Currently, our family is based out of Atlanta, Georgia.  However, because of our organization, we spend most of the year traveling abroad. The mission of Abante International is to prepare world changers to learn, live and lead within the context of a global community. We do this by taking students on a nine-month journey around the world, where they engage cultures, follow a strategic educational plan, and receive extensive hands on discipleship and leadership training.  It is still a young non-profit organization and we have had to make many sacrifices, but I love what we do and wouldn’t give it up, unless God led us to stop.

Through the years, I have learned that ministry is not only for the four walls of the church. The great commission is fulfilled whether I am working at a local church in America, or at a village in Romania. God has shown himself in different shapes and forms, and in several colors and languages. For us, the marketplace is an area where we see much need of Godly presence. At the very core, we want to influence culture and shift it towards God. Why should the enemy rule over our government? Why let the enemy rule over the Arts and Entertainment industry? Why don’t we have more Christian influence in the Sciences? These are the questions we asked ourselves, as we began to put a plan together for what we wanted Abante International to look like.

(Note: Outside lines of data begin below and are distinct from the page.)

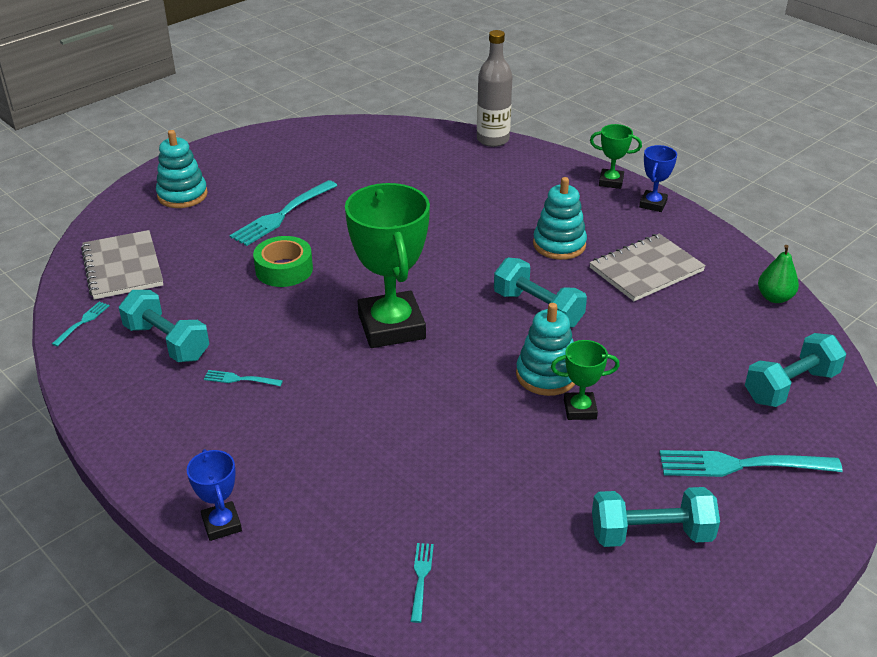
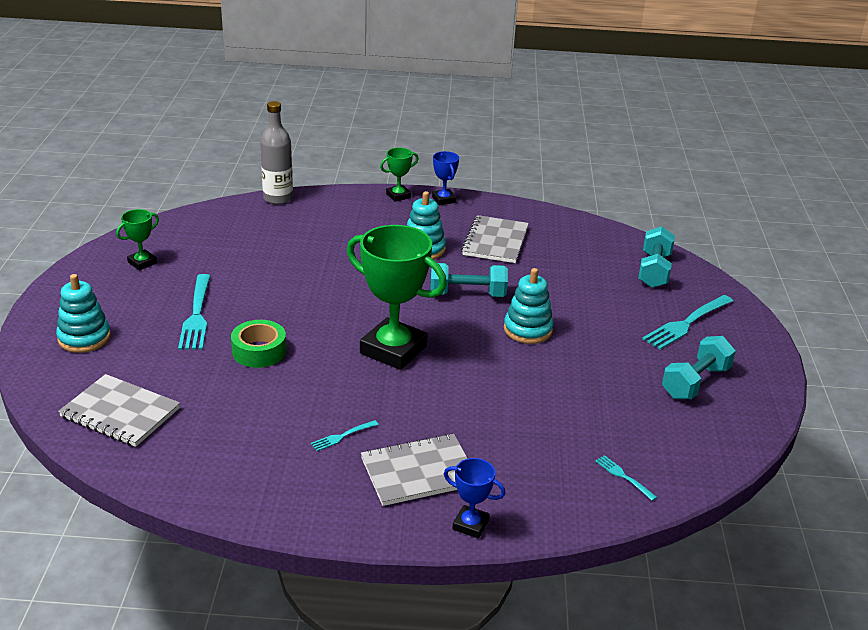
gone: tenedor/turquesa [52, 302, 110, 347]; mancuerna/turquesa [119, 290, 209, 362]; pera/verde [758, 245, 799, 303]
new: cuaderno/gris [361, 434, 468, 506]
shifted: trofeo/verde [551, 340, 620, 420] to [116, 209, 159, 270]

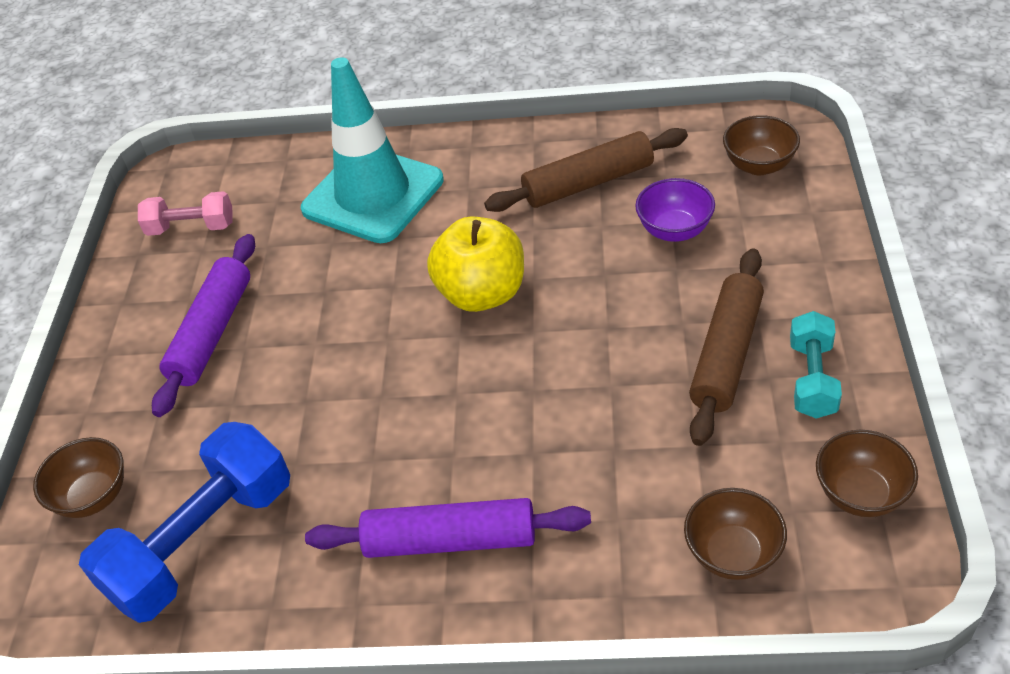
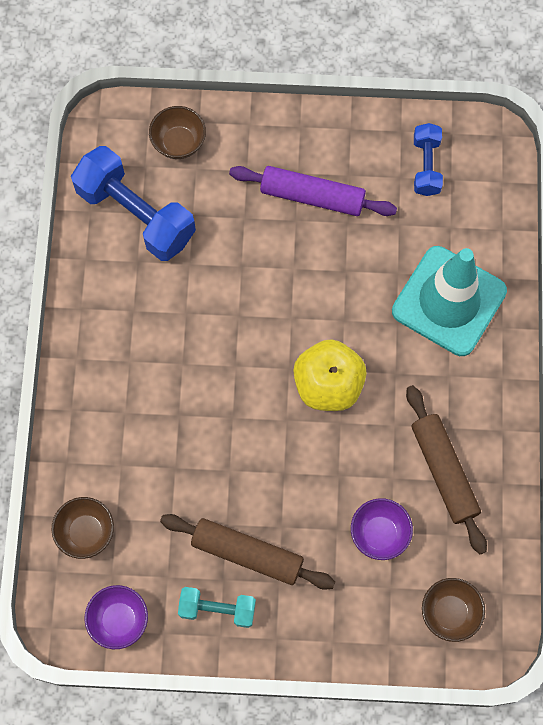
gone: rodillo/morado [305, 498, 591, 558]
repainted: mancuerna/rosa [138, 191, 233, 236] to mancuerna/azul [414, 123, 443, 196]; cuenco/marrón [816, 430, 918, 517] to cuenco/morado [85, 585, 148, 649]

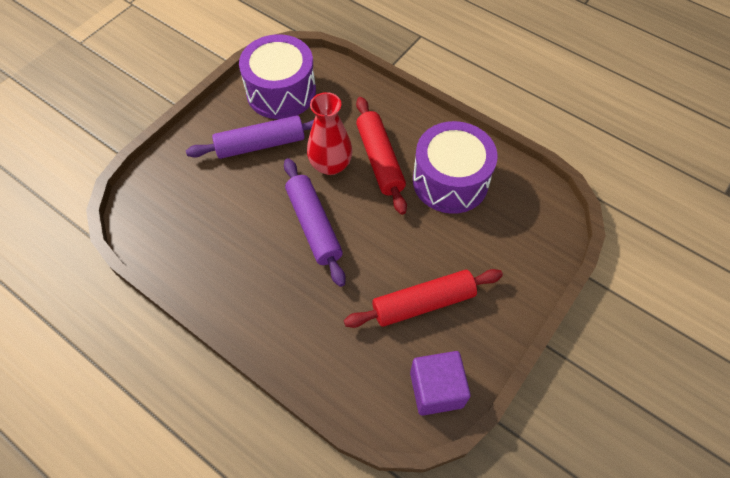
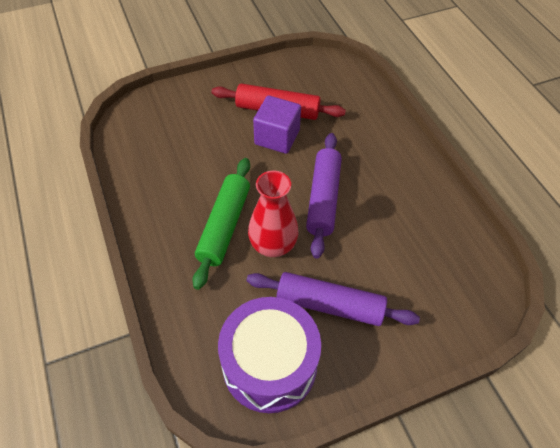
gone: tambor/morado [413, 121, 498, 214]
shifted: cubo/morado [410, 351, 471, 416] to [253, 95, 301, 154]
repainted: rodillo/rojo [356, 97, 407, 215] to rodillo/verde [193, 158, 250, 290]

Therefore, I am currently pursuing my Master’s Degree in Ministry Leadership in the hopes that I can learn more about how to better serve the body of Christ, wherever that may be. My goal is to use what I learn to help lead Abante International’ colleagues through discipleship and leadership training, as well as to provide support to other organizations locally or abroad. It is also a goal of mine to use my writing skills to provide a positive view of Christianity in today’s society.